The JSE started the week off on the front foot, gaining 0.63% to 75,679.56 points on the back of stronger high-value and commodity stocks.

Metals prices were mixed – platinum and palladium were trading on the back foot and were last quoted 0.54% lower at $1,021/oz and 1.79% weaker at $2,253/oz respectively. Gold stood its ground, gaining 0.34% to last trade at $1,814.70/oz. This despite high-value commodity stocks buoying the bourse included Anglo American (+2.21%), Implats (1.20%), BHP (+2.37%), Sibanye-Stillwater (+0.10%) and Gold Fields (+1.04%). Platinum peers Angloplat (+1.84%) and RBPlat (+0.20%) also gained. African Rainbow Minerals was an exception, losing 0.93%.

Bloomberg reports that oil took a breather from a rally that pushed it into overbought territory, with futures in New York falling as much as 1.7% as diplomats prepare to return to Vienna to resume Iran nuclear negotiations, which are viewed as a path to restore the nation’s sanctioned oil to global markets.
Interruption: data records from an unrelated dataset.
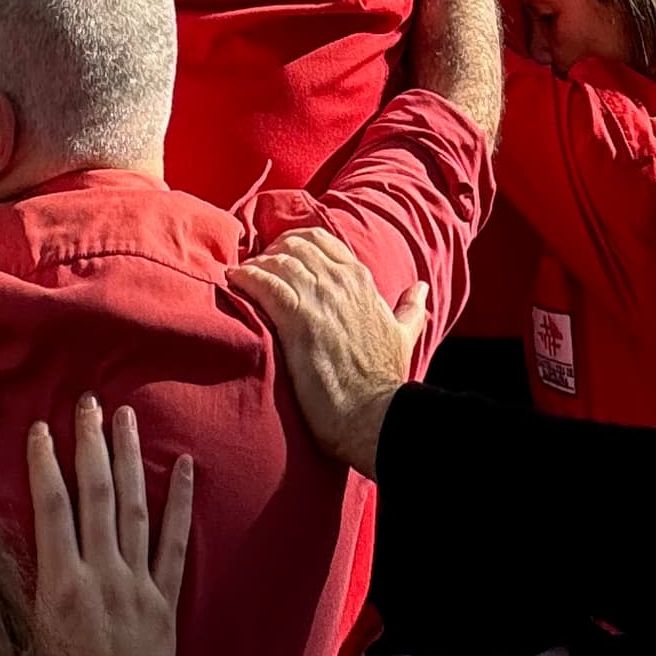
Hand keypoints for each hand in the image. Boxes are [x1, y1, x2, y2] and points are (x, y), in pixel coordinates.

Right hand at [27, 398, 194, 655]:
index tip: (39, 426)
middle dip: (90, 444)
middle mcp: (103, 578)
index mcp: (61, 588)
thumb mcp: (25, 643)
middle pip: (96, 495)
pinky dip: (181, 502)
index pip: (51, 508)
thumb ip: (17, 594)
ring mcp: (139, 588)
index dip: (44, 463)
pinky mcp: (166, 605)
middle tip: (88, 401)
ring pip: (135, 508)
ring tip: (126, 416)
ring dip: (130, 457)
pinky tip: (185, 466)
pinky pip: (176, 544)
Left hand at [228, 225, 424, 476]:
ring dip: (256, 266)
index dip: (294, 244)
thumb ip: (410, 308)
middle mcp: (340, 281)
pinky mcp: (297, 320)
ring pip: (277, 261)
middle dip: (271, 252)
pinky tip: (234, 282)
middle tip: (256, 269)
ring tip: (242, 278)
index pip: (321, 240)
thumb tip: (421, 287)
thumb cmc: (384, 382)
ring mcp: (318, 298)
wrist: (372, 415)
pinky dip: (246, 279)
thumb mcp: (404, 336)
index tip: (279, 258)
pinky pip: (264, 284)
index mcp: (362, 281)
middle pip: (294, 246)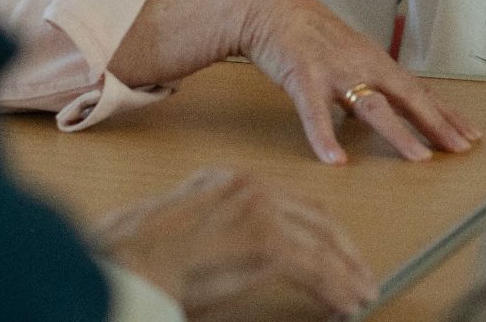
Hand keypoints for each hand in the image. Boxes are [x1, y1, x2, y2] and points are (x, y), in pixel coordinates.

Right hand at [92, 167, 376, 317]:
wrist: (125, 264)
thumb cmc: (140, 258)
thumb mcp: (189, 233)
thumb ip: (225, 232)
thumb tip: (254, 257)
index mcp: (227, 180)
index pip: (291, 202)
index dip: (323, 232)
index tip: (338, 253)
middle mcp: (248, 185)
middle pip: (315, 218)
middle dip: (343, 252)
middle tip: (359, 277)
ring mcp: (259, 209)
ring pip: (322, 243)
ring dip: (346, 273)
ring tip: (360, 294)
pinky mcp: (266, 241)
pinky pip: (316, 268)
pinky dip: (337, 288)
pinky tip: (348, 305)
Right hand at [239, 0, 483, 163]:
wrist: (273, 9)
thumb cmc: (313, 37)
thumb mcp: (351, 60)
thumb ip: (369, 87)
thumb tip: (387, 116)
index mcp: (378, 63)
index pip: (421, 91)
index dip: (446, 114)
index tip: (472, 136)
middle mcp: (364, 66)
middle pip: (409, 96)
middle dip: (437, 123)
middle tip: (462, 149)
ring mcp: (335, 72)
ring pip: (372, 106)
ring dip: (398, 133)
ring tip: (419, 159)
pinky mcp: (303, 77)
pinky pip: (314, 112)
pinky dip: (324, 137)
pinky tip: (335, 160)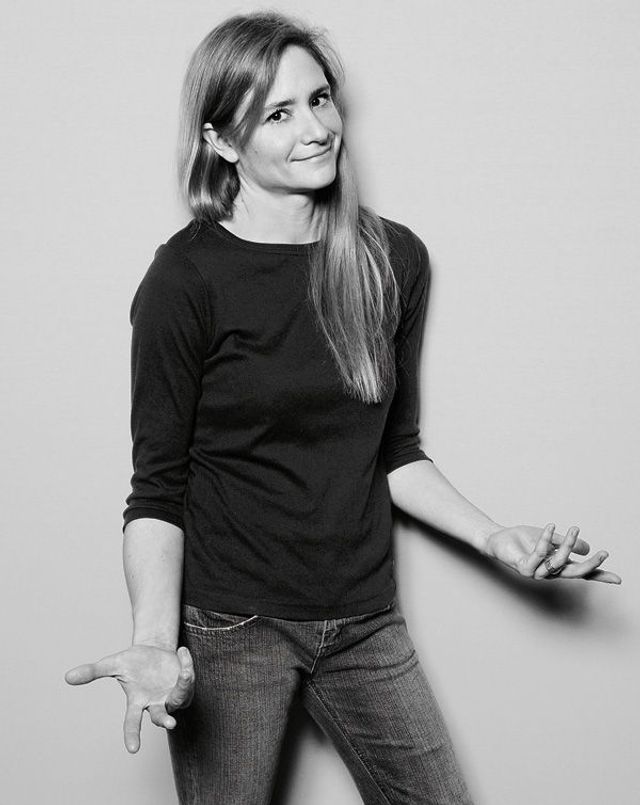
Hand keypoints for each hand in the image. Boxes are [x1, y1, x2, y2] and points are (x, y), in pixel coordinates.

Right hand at [65, 644, 194, 752]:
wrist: (154, 651)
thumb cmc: (133, 662)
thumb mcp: (113, 664)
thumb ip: (93, 672)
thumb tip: (67, 677)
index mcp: (137, 701)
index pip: (132, 721)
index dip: (132, 734)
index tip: (133, 749)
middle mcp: (155, 703)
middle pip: (160, 716)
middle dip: (164, 720)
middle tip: (169, 723)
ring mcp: (171, 696)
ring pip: (180, 698)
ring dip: (183, 685)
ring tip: (185, 670)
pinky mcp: (185, 686)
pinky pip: (189, 680)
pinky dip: (188, 666)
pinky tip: (182, 652)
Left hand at [485, 523, 621, 583]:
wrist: (498, 539)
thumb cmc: (523, 540)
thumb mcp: (549, 538)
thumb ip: (566, 543)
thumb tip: (586, 547)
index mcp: (557, 566)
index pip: (581, 573)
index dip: (599, 576)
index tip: (618, 580)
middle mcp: (548, 572)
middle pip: (574, 573)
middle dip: (590, 565)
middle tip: (602, 553)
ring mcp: (536, 572)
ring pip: (558, 562)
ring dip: (568, 545)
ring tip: (574, 529)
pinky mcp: (523, 567)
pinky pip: (539, 555)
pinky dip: (546, 540)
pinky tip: (550, 527)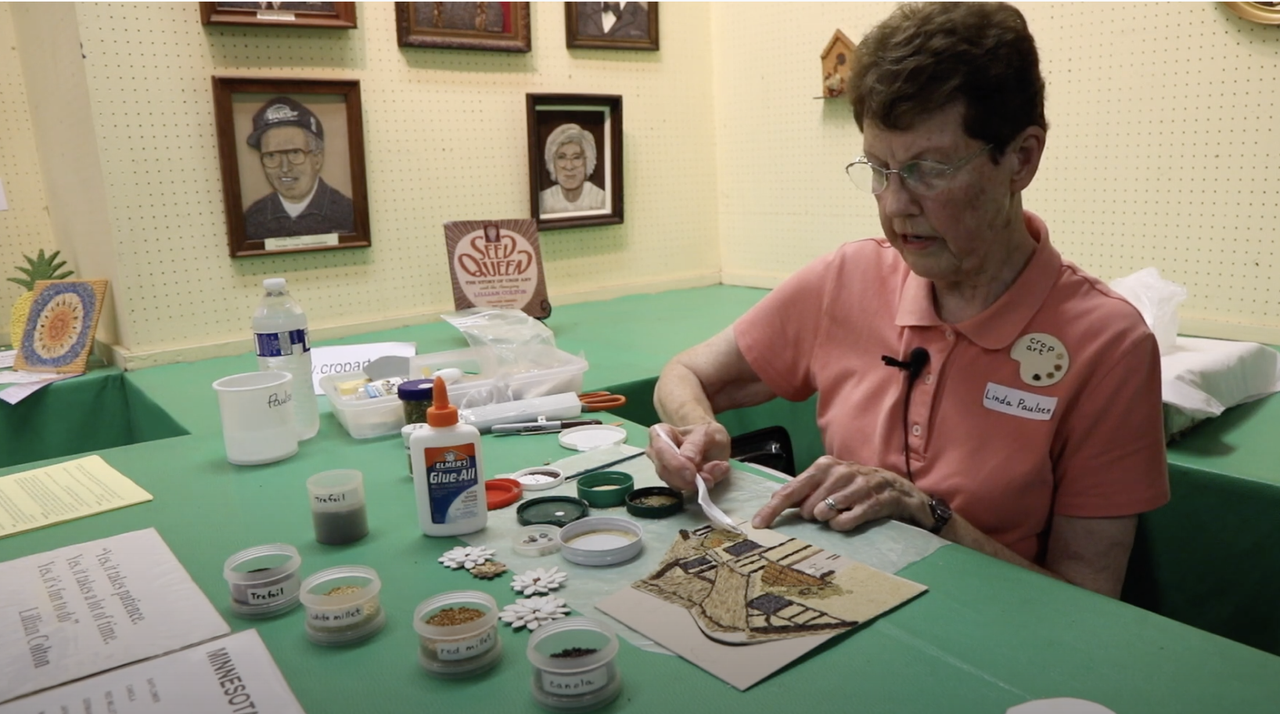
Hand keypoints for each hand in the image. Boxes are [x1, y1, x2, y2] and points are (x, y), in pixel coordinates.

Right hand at [646, 422, 730, 491]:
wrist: (714, 444)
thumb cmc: (707, 434)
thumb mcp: (708, 432)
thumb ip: (696, 444)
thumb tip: (687, 458)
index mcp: (660, 433)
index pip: (660, 449)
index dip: (674, 463)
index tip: (692, 472)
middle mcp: (657, 453)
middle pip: (664, 470)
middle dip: (686, 478)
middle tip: (708, 478)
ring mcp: (664, 469)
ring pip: (674, 483)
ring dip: (696, 482)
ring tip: (717, 471)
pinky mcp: (674, 482)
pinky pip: (684, 489)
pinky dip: (700, 486)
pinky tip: (712, 477)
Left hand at [751, 456, 930, 530]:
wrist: (903, 491)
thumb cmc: (858, 490)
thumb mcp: (830, 486)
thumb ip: (805, 493)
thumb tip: (775, 504)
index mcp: (824, 466)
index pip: (791, 489)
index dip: (772, 508)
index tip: (758, 524)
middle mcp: (840, 471)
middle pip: (807, 505)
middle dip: (811, 516)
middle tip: (826, 514)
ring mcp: (860, 484)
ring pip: (826, 511)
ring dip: (827, 519)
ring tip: (838, 516)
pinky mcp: (878, 500)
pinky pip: (849, 518)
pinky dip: (843, 524)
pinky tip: (848, 522)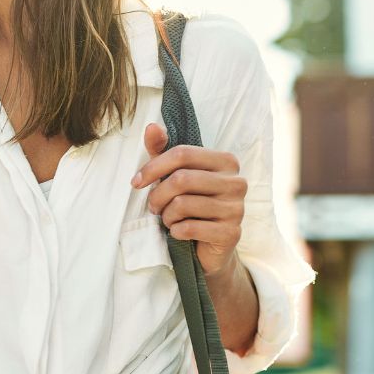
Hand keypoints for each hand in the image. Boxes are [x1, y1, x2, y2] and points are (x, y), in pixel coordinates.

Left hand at [130, 122, 245, 277]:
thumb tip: (151, 127)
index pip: (182, 153)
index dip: (153, 167)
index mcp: (226, 161)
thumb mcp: (175, 174)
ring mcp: (237, 209)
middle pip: (181, 179)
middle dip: (157, 195)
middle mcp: (237, 182)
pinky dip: (176, 231)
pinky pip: (190, 227)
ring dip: (167, 215)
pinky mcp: (231, 233)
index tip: (136, 182)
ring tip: (170, 219)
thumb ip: (163, 150)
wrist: (209, 246)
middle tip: (153, 207)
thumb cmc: (191, 204)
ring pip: (183, 204)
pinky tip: (179, 232)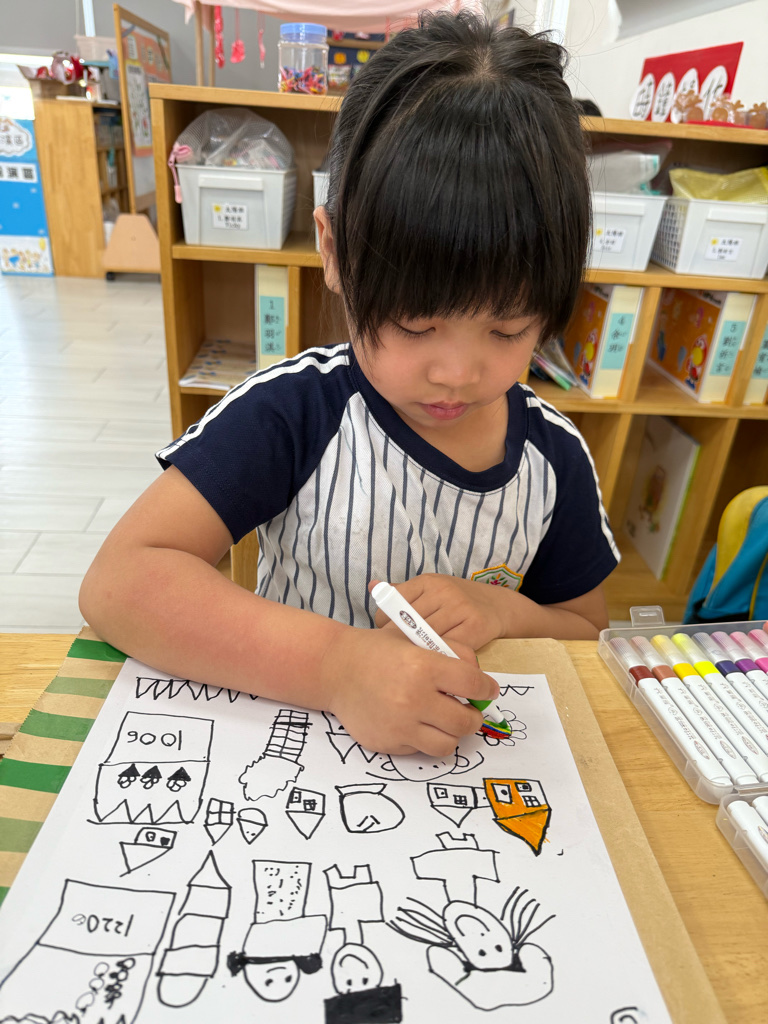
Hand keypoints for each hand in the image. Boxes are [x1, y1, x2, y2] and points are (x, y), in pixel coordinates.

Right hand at [319, 625, 498, 756]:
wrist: (335, 670)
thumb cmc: (380, 651)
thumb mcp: (417, 638)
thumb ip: (453, 653)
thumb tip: (481, 680)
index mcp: (423, 666)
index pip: (473, 684)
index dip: (486, 689)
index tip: (487, 690)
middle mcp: (413, 698)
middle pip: (465, 722)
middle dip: (472, 716)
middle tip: (467, 710)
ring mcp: (399, 725)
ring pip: (447, 744)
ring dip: (451, 733)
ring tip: (443, 720)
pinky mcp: (387, 744)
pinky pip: (420, 750)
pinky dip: (423, 739)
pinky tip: (414, 722)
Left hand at [370, 574, 511, 649]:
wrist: (500, 607)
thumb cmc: (458, 604)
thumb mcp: (431, 591)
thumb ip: (402, 593)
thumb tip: (371, 586)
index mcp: (428, 581)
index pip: (394, 604)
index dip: (386, 625)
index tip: (389, 638)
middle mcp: (443, 591)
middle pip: (409, 624)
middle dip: (401, 643)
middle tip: (399, 657)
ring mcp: (460, 608)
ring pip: (428, 638)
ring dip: (420, 654)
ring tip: (416, 663)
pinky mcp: (475, 627)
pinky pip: (449, 649)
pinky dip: (440, 659)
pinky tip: (437, 664)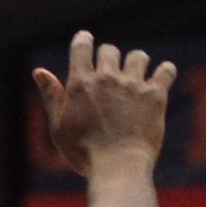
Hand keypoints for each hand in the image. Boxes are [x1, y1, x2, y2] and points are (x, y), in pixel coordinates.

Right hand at [33, 30, 176, 174]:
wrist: (118, 167)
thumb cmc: (84, 152)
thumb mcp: (58, 125)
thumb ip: (51, 96)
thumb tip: (39, 71)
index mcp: (80, 83)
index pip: (82, 47)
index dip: (83, 40)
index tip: (86, 39)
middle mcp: (107, 79)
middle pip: (110, 50)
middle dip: (109, 56)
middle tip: (111, 69)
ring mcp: (132, 86)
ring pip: (138, 56)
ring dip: (136, 62)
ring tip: (136, 75)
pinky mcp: (155, 96)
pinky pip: (166, 71)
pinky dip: (165, 71)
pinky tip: (163, 76)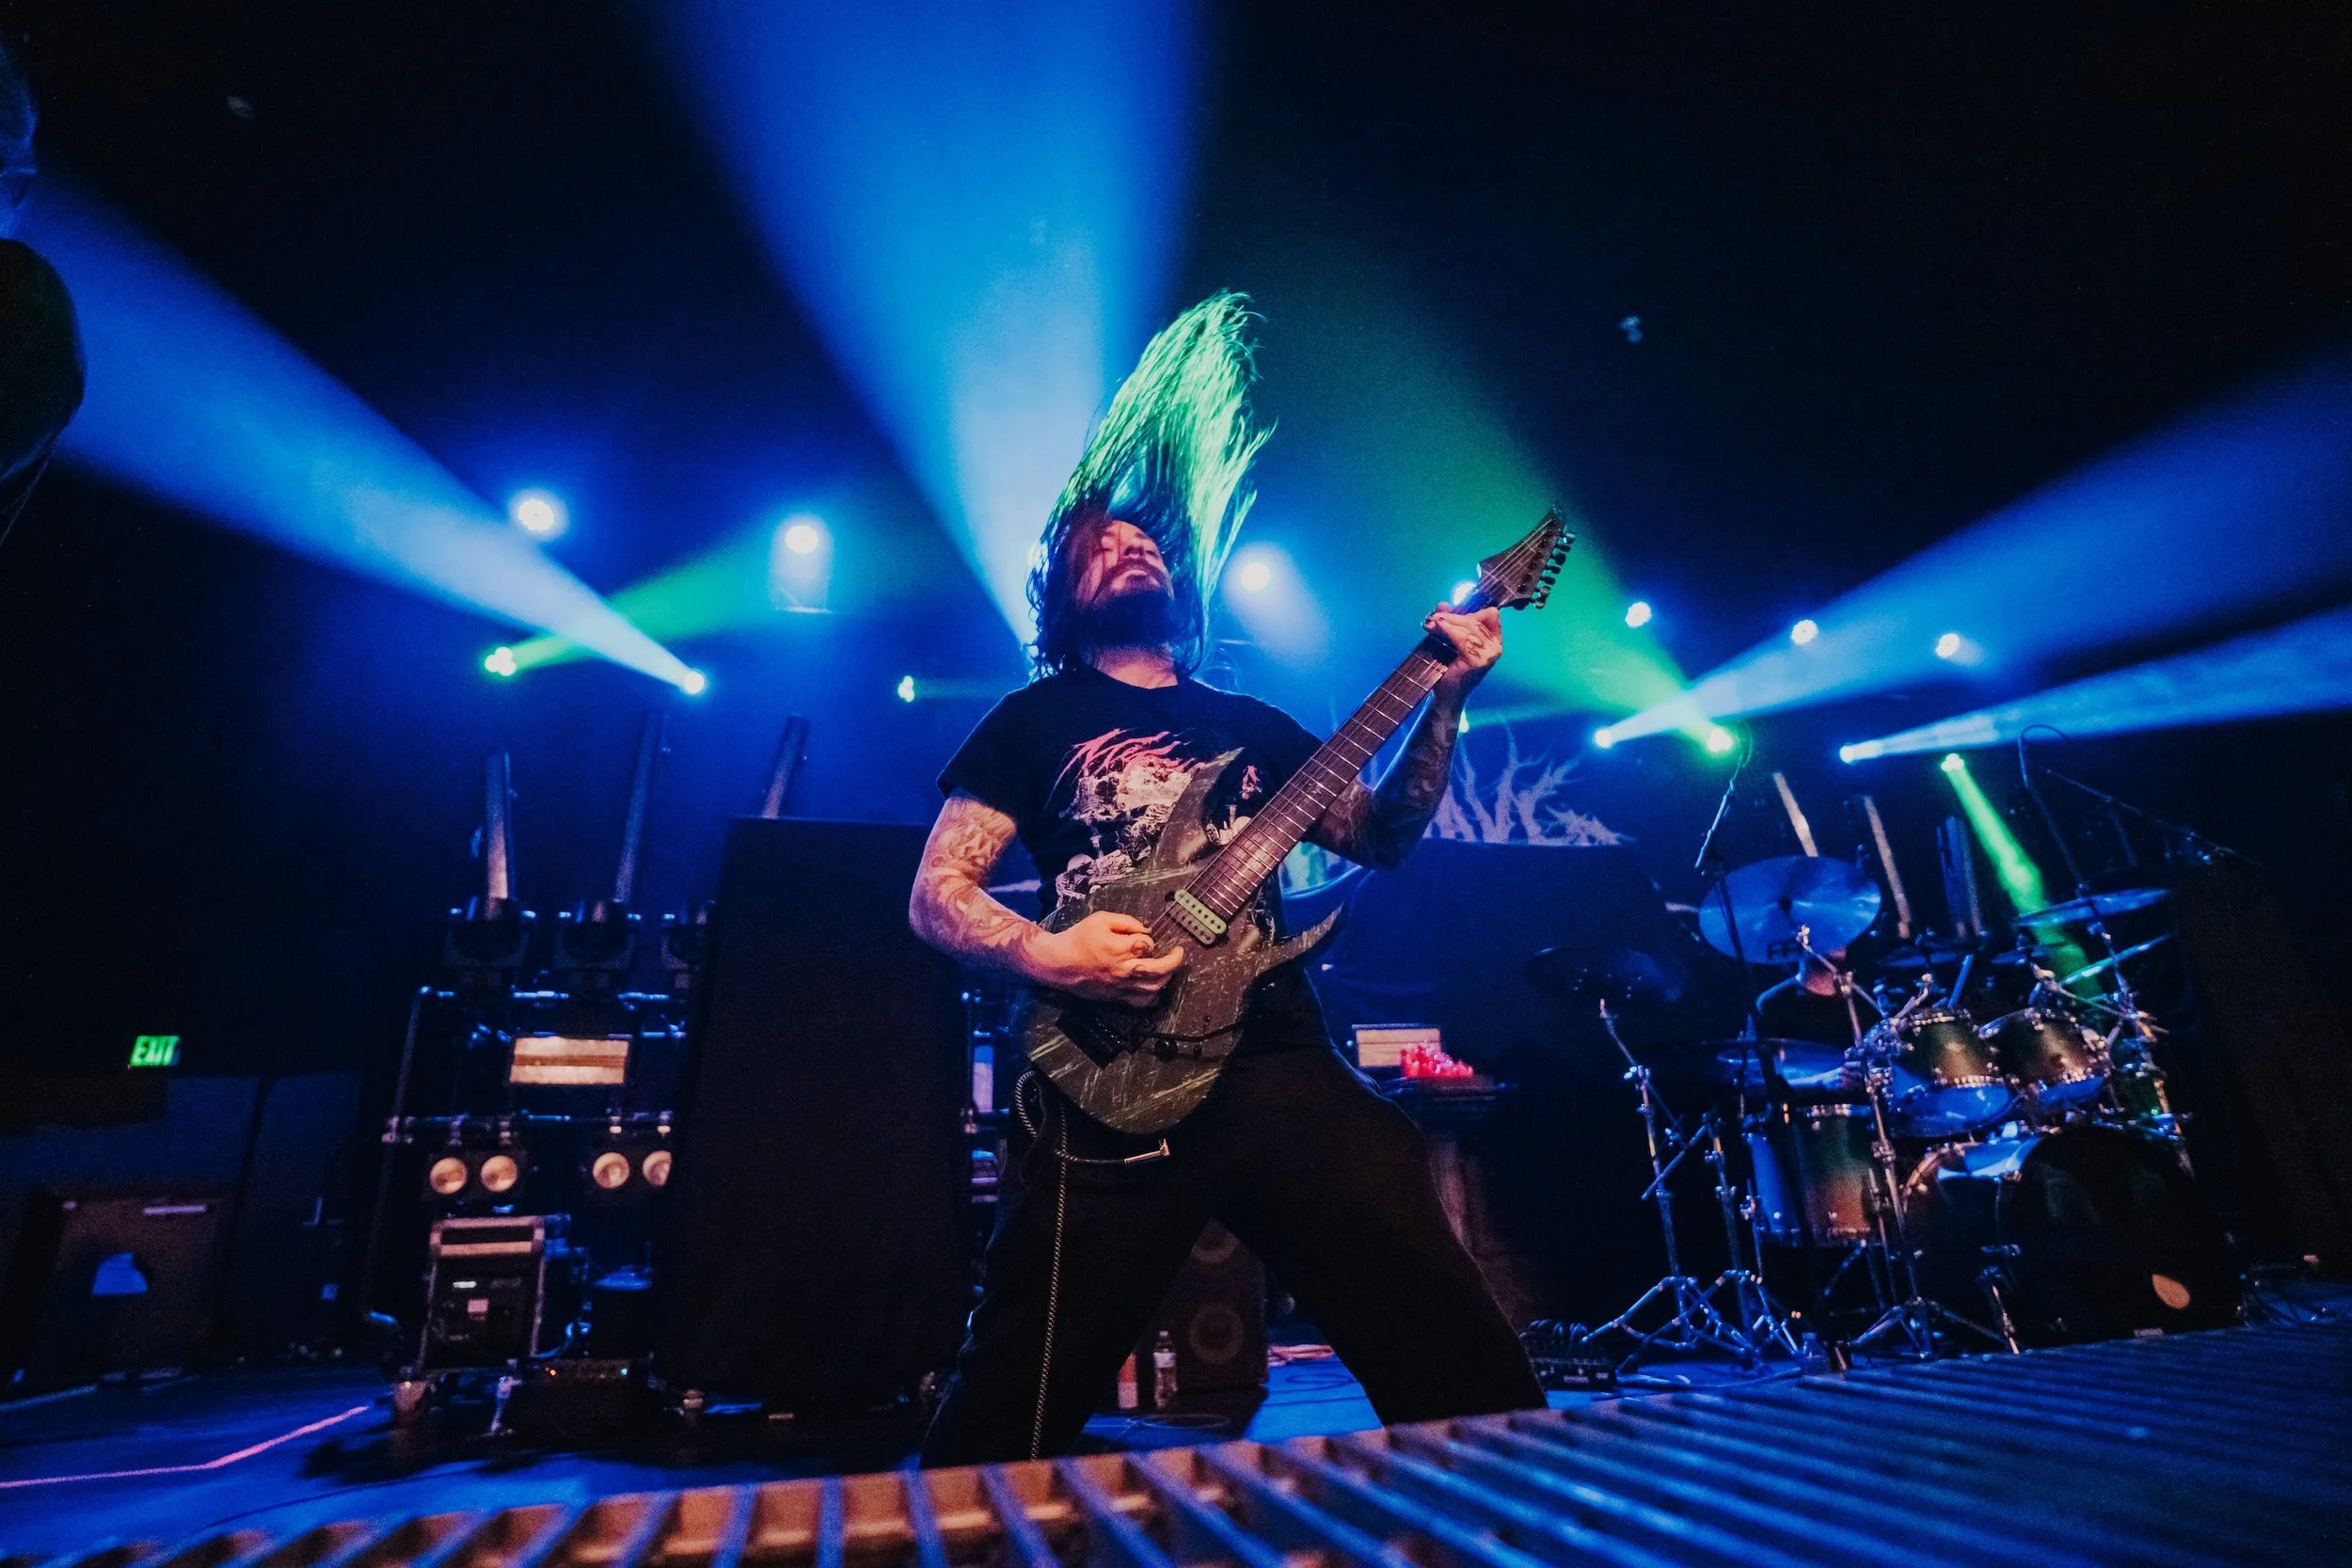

Sasol slipped 1.96%, while Thungela Resources surged 4.40%.

Adding support were rand-hedges Prosus (+0.73%) and Richemont (+0.41%), food group RCL (+4.07%), private hospital group Mediclinic (+3.50%) and financial services counters Investec (+2.98%) and Liberty (2.90%).

Weighing on the downside was Telkom, tripping 7.06% after the telecoms firm said it grew its mobile base by just 10% year on year in the third quarter of its financial year to 16.4 million – the prepaid base climbed by 12% and post-paid by 1.8%.

Still reeling from the listeriosis crisis,  Tiger Brands lost 2.87%, while PSG slumped  4.00%, Momentum Metropolitan 3.07% and Naspers 0.17%. Growthpoint, South Africa’s biggest listed property company, lost 0.57%. The group announced that it teamed up with BlackBrick Hotels and office parks developer Setso Property Fund to convert a luxury office park into swanky apartments.  

On the forex front, the rand traded slightly weaker at R15.50 against the US dollar “on what we feel is mainly on the back of a weaker Yuan fixing”, comments TreasuryONE. “Volatility across the currency market has died down a bit after the payroll numbers on Friday, and focus now turns to the much-debated inflation topic when we have CPI in the US on Thursday.”